In the first half of the 2024–25 financial year, electricity consumption in Kenya increased by 278.75 GWh, reaching a total of 5,484.54 GWh. During the same period the previous year, national demand stood at 5,205.79 GWh.
This continued rise in power use reflects growing economic activity, expanding infrastructure, and increased demand across homes, industries, and businesses.
To meet this demand more efficiently, Artificial Intelligence (AI) is becoming an important part of modern electrical engineering.
AI technologies help improve how energy is produced, delivered, and used. They support efforts to cut energy waste, reduce emissions, and improve the reliability of power systems. Here, we discuss how AI in electrical engineering drives energy efficiency in electrical engineering.
Smarter grids with AI
AI powers smart grid technologies that balances electricity supply and demand in real-time. In Kenya, where renewable sources such as solar and wind witness constant expansion, AI algorithms help manage their variable outputs. This smoothens the supply fluctuations and enhances grid stability.
These intelligent grids reduce losses and increase operational efficiency with the analysis of vast amounts of data on consumption patterns, generation rates, and network conditions. These help utilities optimise energy flows and prevent outages.
Predictive maintenance to reduce downtime
One of the most transformative applications of AI in the energy sector is predictive maintenance. Traditional maintenance models rely on fixed schedules or respond only after equipment fails.
In contrast, AI enables a shift toward condition-based maintenance. Using sensors and machine learning algorithms, systems can monitor vibration, temperature, voltage, and other performance indicators to detect anomalies early.
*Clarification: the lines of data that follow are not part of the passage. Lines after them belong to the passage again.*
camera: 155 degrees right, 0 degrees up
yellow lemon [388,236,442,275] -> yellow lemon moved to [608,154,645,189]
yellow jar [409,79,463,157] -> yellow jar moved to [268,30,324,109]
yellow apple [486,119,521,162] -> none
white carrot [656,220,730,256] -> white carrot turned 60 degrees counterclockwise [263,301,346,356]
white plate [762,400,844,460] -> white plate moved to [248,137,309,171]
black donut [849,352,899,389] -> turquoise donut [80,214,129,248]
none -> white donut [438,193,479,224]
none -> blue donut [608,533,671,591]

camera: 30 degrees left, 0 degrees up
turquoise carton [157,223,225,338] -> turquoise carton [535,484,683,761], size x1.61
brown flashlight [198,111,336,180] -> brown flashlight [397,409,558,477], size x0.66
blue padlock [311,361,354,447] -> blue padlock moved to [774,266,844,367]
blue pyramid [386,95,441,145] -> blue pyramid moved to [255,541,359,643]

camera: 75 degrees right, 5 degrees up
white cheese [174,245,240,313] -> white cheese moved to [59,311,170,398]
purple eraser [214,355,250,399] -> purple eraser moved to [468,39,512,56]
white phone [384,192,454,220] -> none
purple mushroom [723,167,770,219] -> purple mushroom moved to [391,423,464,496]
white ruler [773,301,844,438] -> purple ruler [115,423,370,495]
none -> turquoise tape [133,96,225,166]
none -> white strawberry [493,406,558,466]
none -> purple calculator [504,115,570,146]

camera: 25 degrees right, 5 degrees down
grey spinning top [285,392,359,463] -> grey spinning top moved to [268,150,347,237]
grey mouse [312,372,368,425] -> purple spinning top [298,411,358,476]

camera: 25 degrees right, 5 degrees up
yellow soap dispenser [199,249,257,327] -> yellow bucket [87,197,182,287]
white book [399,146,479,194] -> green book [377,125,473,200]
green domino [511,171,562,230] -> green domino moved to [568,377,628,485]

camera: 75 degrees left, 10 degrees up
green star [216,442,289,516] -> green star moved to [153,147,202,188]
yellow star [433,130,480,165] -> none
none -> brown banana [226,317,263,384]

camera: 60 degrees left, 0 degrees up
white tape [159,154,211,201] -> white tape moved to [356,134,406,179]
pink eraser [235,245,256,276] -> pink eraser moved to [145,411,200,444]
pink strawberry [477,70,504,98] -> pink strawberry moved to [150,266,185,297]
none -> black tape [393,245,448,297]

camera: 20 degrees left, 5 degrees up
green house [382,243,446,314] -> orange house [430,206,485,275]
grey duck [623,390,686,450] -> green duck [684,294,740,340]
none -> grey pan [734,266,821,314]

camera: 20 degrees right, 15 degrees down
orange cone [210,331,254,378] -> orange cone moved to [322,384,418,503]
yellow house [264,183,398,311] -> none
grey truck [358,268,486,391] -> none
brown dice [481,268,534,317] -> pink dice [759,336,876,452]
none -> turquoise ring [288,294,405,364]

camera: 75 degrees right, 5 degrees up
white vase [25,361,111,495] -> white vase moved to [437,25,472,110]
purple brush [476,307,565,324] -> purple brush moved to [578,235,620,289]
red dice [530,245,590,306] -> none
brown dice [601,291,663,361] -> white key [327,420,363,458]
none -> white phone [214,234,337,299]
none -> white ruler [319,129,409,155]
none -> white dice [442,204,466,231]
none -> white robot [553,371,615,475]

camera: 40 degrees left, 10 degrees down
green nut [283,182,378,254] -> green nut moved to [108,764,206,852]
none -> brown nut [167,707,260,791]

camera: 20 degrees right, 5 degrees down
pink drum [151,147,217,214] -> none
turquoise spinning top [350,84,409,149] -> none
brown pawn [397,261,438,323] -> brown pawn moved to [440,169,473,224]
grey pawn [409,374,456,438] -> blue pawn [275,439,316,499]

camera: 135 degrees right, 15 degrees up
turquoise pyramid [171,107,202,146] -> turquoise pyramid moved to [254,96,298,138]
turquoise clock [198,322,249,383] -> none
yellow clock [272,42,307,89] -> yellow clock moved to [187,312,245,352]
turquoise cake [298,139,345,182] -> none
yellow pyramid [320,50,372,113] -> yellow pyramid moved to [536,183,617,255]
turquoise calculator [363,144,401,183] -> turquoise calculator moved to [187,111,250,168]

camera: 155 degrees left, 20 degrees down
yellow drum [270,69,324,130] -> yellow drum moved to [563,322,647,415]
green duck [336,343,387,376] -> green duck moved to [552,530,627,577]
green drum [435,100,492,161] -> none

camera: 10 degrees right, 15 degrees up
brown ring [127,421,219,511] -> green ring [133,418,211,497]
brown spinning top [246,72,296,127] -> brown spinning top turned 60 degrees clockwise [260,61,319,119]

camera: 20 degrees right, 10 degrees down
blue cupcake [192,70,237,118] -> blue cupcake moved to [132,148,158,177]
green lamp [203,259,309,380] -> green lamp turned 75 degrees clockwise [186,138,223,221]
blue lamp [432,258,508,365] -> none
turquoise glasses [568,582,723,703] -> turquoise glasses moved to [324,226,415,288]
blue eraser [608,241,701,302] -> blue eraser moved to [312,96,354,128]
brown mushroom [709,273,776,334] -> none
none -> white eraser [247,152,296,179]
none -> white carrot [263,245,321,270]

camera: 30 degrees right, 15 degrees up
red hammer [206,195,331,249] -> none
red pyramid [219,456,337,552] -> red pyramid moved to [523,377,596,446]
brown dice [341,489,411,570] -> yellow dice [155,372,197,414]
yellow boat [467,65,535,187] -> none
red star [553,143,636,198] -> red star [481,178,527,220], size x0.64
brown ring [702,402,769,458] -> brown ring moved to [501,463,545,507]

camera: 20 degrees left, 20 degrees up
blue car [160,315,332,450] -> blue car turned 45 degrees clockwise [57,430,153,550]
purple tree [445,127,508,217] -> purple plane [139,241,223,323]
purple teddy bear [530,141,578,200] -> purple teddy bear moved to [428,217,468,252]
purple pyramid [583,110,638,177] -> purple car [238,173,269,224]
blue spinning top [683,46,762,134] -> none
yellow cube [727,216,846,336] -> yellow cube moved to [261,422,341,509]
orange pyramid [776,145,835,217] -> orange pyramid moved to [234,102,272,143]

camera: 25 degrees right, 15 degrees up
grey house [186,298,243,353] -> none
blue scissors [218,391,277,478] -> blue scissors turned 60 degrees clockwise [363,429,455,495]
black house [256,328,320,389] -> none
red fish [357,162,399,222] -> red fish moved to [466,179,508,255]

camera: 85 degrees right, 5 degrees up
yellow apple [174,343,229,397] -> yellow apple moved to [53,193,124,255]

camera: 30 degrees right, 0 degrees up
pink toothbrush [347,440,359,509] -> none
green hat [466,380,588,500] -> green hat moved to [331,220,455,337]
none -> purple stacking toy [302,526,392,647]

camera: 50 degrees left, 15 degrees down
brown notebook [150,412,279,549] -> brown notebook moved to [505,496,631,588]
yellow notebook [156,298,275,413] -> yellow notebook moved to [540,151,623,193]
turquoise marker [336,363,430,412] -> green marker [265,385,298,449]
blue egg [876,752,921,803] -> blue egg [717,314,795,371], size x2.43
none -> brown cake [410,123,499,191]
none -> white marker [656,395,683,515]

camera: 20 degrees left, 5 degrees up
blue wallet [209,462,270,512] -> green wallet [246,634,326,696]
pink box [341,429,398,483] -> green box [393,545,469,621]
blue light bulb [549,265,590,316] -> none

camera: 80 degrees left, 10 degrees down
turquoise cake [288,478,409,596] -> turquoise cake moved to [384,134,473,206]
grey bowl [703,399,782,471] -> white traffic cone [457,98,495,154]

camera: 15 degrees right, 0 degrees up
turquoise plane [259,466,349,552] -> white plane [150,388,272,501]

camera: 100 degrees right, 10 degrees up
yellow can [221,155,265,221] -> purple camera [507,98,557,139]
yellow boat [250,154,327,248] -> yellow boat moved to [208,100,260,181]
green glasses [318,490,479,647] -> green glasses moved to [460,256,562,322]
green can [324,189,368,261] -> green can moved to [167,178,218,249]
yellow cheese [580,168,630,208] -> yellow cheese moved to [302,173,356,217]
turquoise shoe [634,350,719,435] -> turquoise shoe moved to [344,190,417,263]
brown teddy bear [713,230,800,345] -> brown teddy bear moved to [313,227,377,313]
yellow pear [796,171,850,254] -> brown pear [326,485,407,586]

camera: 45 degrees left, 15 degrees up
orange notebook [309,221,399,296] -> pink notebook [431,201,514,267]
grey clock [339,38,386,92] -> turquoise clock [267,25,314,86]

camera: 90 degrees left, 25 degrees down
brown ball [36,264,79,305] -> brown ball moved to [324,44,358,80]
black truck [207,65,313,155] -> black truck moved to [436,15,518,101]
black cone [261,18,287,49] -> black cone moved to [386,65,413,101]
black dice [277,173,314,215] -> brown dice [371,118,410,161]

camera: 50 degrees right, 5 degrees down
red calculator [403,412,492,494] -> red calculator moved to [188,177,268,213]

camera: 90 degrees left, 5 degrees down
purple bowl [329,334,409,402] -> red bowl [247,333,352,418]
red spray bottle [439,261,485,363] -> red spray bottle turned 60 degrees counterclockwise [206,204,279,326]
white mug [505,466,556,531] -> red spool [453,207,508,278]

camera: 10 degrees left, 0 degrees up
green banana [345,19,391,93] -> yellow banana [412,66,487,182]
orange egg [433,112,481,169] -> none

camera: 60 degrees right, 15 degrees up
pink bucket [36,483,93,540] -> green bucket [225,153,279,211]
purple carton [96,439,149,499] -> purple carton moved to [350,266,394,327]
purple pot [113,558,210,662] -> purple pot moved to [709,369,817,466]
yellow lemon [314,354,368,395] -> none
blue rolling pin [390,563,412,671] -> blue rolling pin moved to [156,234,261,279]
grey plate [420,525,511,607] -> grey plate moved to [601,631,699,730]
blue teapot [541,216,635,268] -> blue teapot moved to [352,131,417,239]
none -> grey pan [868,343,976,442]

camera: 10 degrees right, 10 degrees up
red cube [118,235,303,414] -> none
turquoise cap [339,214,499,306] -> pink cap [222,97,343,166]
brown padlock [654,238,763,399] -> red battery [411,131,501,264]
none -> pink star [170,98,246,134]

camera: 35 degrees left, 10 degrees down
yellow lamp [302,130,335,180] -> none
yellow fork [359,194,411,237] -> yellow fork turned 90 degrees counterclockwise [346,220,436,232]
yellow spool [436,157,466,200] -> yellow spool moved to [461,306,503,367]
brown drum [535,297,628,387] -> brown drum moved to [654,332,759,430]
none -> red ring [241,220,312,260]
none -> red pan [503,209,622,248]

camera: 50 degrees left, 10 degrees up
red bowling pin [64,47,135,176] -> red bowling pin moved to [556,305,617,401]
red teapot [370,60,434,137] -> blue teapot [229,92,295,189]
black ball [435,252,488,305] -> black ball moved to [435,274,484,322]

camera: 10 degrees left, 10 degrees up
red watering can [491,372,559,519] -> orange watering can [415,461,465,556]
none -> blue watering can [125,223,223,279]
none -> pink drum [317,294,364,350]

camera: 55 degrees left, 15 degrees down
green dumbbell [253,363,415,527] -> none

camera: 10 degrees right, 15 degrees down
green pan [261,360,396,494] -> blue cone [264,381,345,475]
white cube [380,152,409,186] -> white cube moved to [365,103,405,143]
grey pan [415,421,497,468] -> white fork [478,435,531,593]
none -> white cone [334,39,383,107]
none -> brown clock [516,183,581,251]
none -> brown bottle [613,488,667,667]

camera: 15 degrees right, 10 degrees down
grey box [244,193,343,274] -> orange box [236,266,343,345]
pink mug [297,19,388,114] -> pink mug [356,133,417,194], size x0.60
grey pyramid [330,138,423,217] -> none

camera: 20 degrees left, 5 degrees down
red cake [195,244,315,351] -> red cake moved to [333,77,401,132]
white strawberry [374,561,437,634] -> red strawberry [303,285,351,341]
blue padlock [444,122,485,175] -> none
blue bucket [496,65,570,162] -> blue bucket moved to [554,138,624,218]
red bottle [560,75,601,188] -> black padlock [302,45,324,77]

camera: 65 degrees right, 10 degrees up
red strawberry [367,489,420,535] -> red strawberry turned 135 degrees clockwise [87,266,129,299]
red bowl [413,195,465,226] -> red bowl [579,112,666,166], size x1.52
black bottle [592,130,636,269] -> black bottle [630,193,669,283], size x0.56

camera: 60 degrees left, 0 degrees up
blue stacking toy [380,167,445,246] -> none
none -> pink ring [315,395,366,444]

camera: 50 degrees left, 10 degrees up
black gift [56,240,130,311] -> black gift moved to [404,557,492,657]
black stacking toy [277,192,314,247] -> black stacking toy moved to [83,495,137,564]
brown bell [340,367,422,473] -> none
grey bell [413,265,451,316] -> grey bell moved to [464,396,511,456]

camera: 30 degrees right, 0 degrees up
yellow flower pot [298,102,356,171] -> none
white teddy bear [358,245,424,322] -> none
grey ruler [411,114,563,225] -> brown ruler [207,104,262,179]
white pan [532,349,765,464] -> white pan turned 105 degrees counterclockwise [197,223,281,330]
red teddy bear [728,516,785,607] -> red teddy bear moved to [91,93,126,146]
In Kenya, where grid reliability is critical for economic development, this technology holds particular value. Utilities can anticipate failures in transformers, switchgear, or turbines before they escalate. This reduces unplanned outages, avoids high emergency repair costs, and extends the lifespan of infrastructure. According to the International Energy Agency (IEA), AI-based fault detection can reduce outage duration by 30% to 50%. For a growing economy like Kenya’s, where power interruptions carry a high economic cost, these gains are not just operational—they are strategic.
Optimisation of energy use in buildings and industry
AI enhances energy efficiency at the point of use. In commercial buildings and manufacturing plants, AI integrates with smart systems to regulate heating, ventilation, air conditioning (HVAC), and lighting.
These systems learn from occupancy patterns, weather conditions, and historical usage to optimise energy consumption without compromising comfort or productivity.
In Kenya’s urban centres, where commercial real estate and light manufacturing continue to expand, AI adoption reduces energy bills and helps businesses meet regulatory targets.
This supports the goals of Kenya’s Energy Efficiency and Conservation Strategy, which promotes lower carbon intensity and better resource management. Industrial players that operate within export-driven sectors can also gain a competitive edge by aligning with global sustainability standards.
Demand forecast and load management
Energy supply and demand must remain in constant balance. A mismatch can cause blackouts or force utilities to rely on expensive peaking plants.
AI improves this balance by enabling precise, real-time demand forecasting. Machine learning models analyse variables such as weather, historical load data, economic activity, and even social trends to anticipate consumption spikes.
Utilities in Kenya use this insight to implement demand response programmes. These programs encourage users—especially commercial and industrial customers—to reduce or shift consumption during peak hours.
By doing so, they stabilise the grid and lower operating costs. More importantly, demand response helps avoid the need for fossil-fuel-based backup generation, which remains both costly and carbon-intensive. The result is a cleaner, more flexible energy system that aligns with Kenya’s renewable energy ambitions.
Kenya is moving into a new stage of using AI, supported by its push for digital growth. Policymakers and utility leaders must prioritise digital infrastructure, data governance, and cybersecurity to enable this transition. For engineers and energy professionals, continuous skills development is essential.
Familiarity with AI tools, data science principles, and system integration will become vital competencies in the evolving energy landscape.
Kenya’s early investment in renewable energy—particularly in geothermal, wind, and solar—has positioned it as a regional leader. AI now offers the tools to manage this diverse generation mix more effectively. With strategic planning and technical readiness, AI can power Kenya’s journey toward a more reliable, efficient, and sustainable energy future. At Burhani Engineers Ltd, we recognise the impact of smart technology on electrical engineering, and assess how these innovations have the ability to shape the future of the electrical engineering industry.